# MA GSRNE Dogwalk approaching



## MatsiRed (Dec 5, 2004)

Unfortunately, I can't make it due to a work conflict this year, but I've made it almost every other year and it's always been a great day for me. The person running this has put her heart and soul into this, so should be a fabulous day! And you can bring your dogs, of course! It's a great way to meet up with other shepherd enthusiasts, as well as rescue volunteers. Can't say enough about it. Wish I were going.

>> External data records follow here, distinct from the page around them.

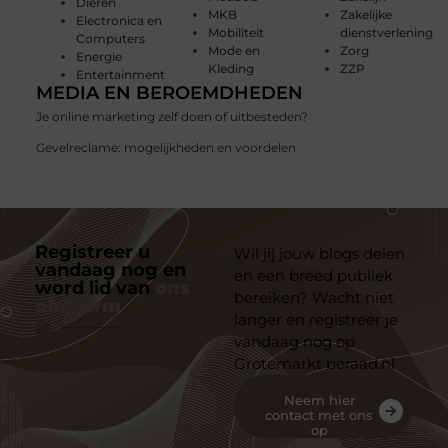
Dieren
MKB
Zakelijke
Electronica en
Mobiliteit
dienstverlening
Computers
Mode en
Zorg
Energie
Kleding
ZZP
Entertainment
MEDIA EN BEROEMDHEDEN
Je online marketing zelf doen of uitbesteden?
Gevelreclame: mogelijkheden en voordelen
Registreer u
Wil jij jouw blogs delen
vandaag nog en
en een breed publiek
word lid van
ons
bereiken? Wacht niet
platform
langer en registreer je
vandaag nog op
Grotemarkt beraad.nl
Neem hier
contact met ons
op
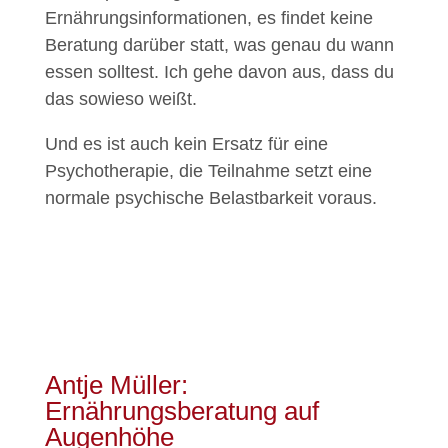
Ernährungsinformationen, es findet keine
Beratung darüber statt, was genau du wann
essen solltest. Ich gehe davon aus, dass du
das sowieso weißt.
Und es ist auch kein Ersatz für eine
Psychotherapie, die Teilnahme setzt eine
normale psychische Belastbarkeit voraus.
Antje Müller:
Ernährungsberatung auf
Augenhöhe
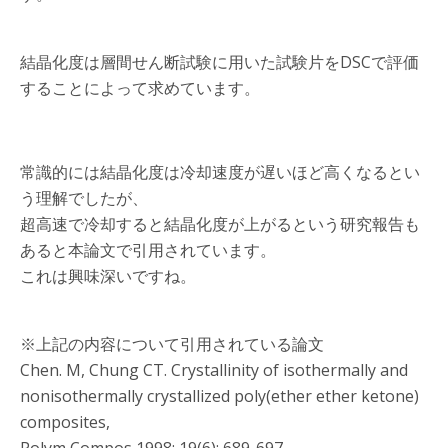
結晶化度は層間せん断試験に用いた試験片をDSCで評価
することによって求めています。
常識的には結晶化度は冷却速度が遅いほど高くなるとい
う理解でしたが、
超高速で冷却すると結晶化度が上がるという研究報告も
あると本論文で引用されています。
これは興味深いですね。
※上記の内容について引用されている論文
Chen. M, Chung CT. Crystallinity of isothermally and
nonisothermally crystallized poly(ether ether ketone)
composites,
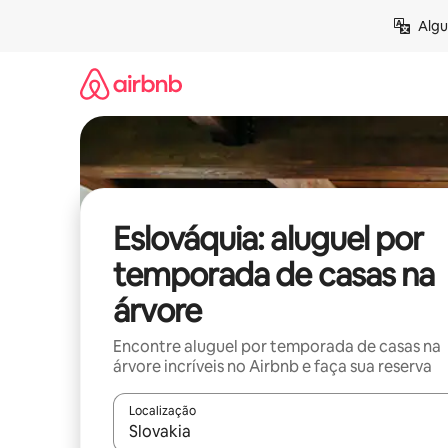
Pular
Algu
para
o
conteúdo
Eslováquia: aluguel por
temporada de casas na
árvore
Encontre aluguel por temporada de casas na
árvore incríveis no Airbnb e faça sua reserva
Localização
Quando os resultados estiverem disponíveis, expl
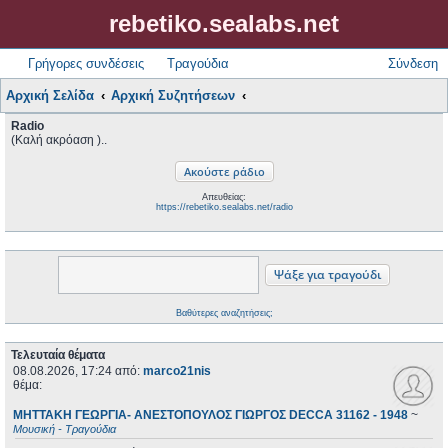
rebetiko.sealabs.net
Γρήγορες συνδέσεις
Τραγούδια
Σύνδεση
Αρχική Σελίδα
Αρχική Συζητήσεων
Radio
(Καλή ακρόαση )..
Απευθείας:
https://rebetiko.sealabs.net/radio
Βαθύτερες αναζητήσεις;
Τελευταία θέματα
08.08.2026, 17:24
από:
marco21nis
θέμα:
ΜΗΤΤΑΚΗ ΓΕΩΡΓΙΑ- ΑΝΕΣΤΟΠΟΥΛΟΣ ΓΙΩΡΓΟΣ DECCA 31162 - 1948
~
Μουσική - Τραγούδια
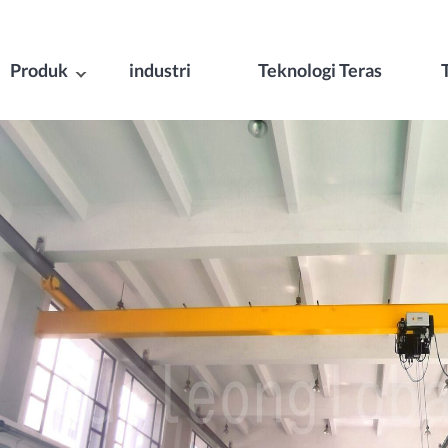
Produk
industri
Teknologi Teras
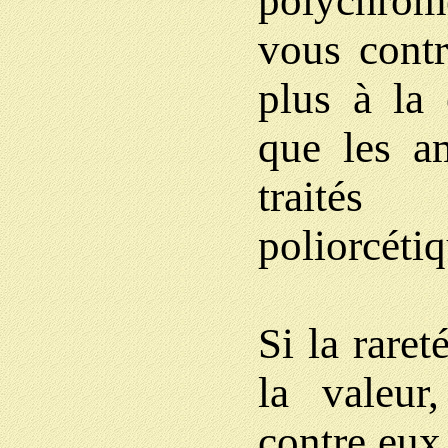
polychrome
vous contr
plus à la 
que les a
traités
poliorcét
Si la rare
la valeu
contre eux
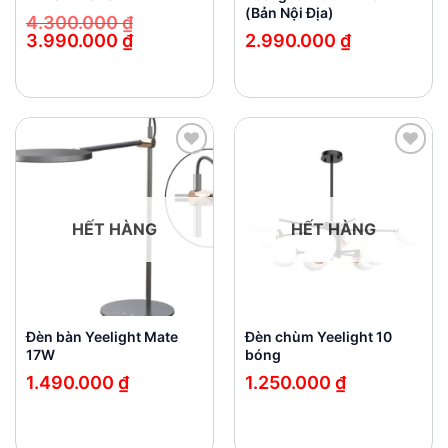
(Bản Nội Địa)
4.300.000
₫
3.990.000
₫
2.990.000
₫
Giá
Giá
gốc
hiện
là:
tại
4.300.000 ₫.
là:
3.990.000 ₫.
Add to
Add to
wishlist
wishlist
HẾT HÀNG
HẾT HÀNG
Đèn bàn Yeelight Mate
Đèn chùm Yeelight 10
17W
bóng
1.490.000
₫
1.250.000
₫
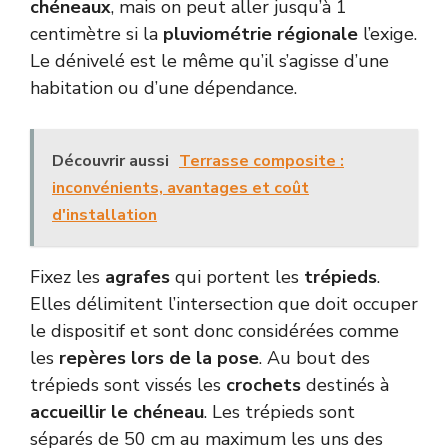
chéneaux
, mais on peut aller jusqu’à 1
centimètre si la
pluviométrie régionale
l’exige.
Le dénivelé est le même qu’il s’agisse d’une
habitation ou d’une dépendance.
Découvrir aussi
Terrasse composite :
inconvénients, avantages et coût
d'installation
Fixez les
agrafes
qui portent les
trépieds
.
Elles délimitent l’intersection que doit occuper
le dispositif et sont donc considérées comme
les
repères lors de la pose
. Au bout des
trépieds sont vissés les
crochets
destinés à
accueillir le chéneau
. Les trépieds sont
séparés de 50 cm au maximum les uns des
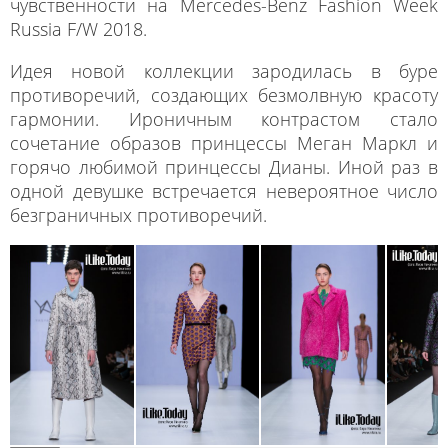
чувственности на Mercedes-Benz Fashion Week
Russia F/W 2018.
Идея новой коллекции зародилась в буре
противоречий, создающих безмолвную красоту
гармонии. Ироничным контрастом стало
сочетание образов принцессы Меган Маркл и
горячо любимой принцессы Дианы. Иной раз в
одной девушке встречается невероятное число
безграничных противоречий.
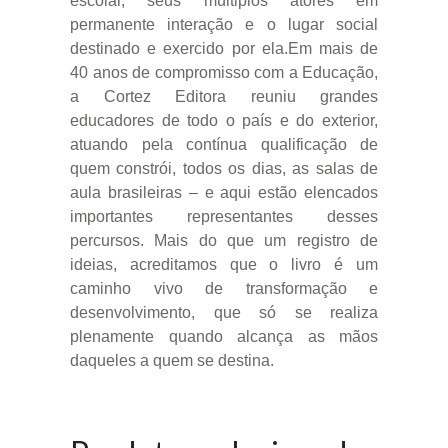
escolar, seus múltiplos atores em
permanente interação e o lugar social
destinado e exercido por ela.Em mais de
40 anos de compromisso com a Educação,
a Cortez Editora reuniu grandes
educadores de todo o país e do exterior,
atuando pela contínua qualificação de
quem constrói, todos os dias, as salas de
aula brasileiras – e aqui estão elencados
importantes representantes desses
percursos. Mais do que um registro de
ideias, acreditamos que o livro é um
caminho vivo de transformação e
desenvolvimento, que só se realiza
plenamente quando alcança as mãos
daqueles a quem se destina.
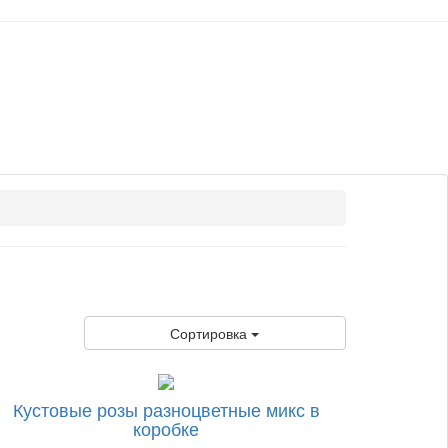
Сортировка
Кустовые розы разноцветные микс в
коробке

Date: Saturday, October 4, 2008
Time: 10:00 am – 3:00 pm 
Place: Borderland State Park, Easton/Sharon, MA 

10:00 am: Registration Opens 
11:00 am: Group Walk led by Pako, GSRNE # 177 & Riley, GSRNE # 229 
TBA CGC Testing conducted by Mary Farren, GSRNE Foster Training Director 
12:00 pm: Agility Demo by Martine and the Amazing Murray! 
12:45 pm: GSRNE Parade of Rescue Dogs 
1:15 pm: Photo Contest Winner announced 
2:00 pm: Silly Dog Games 

Directions to Borderland State Park from all points:

http://www.gsrnewalknwag.org/Directions.htm


For more information, click here:

http://www.gsrnewalknwag.org


----------



## littledmc17 (Apr 9, 2008)

It is a great time Brady and I went last year!!
Unfortunately we can't make it either
But I do have some donations for them!!!


----------



## maxismom (Jan 13, 2008)

Thanks for the info! I hope to attend this. I really want to meet up with other owners and especially, the rescue people.


----------



## SunCzarina (Nov 24, 2000)

Is anyone else going? I may take Morgan and the kids but not the pupper - not sure anyone other than Morgan and I could make the walk!


----------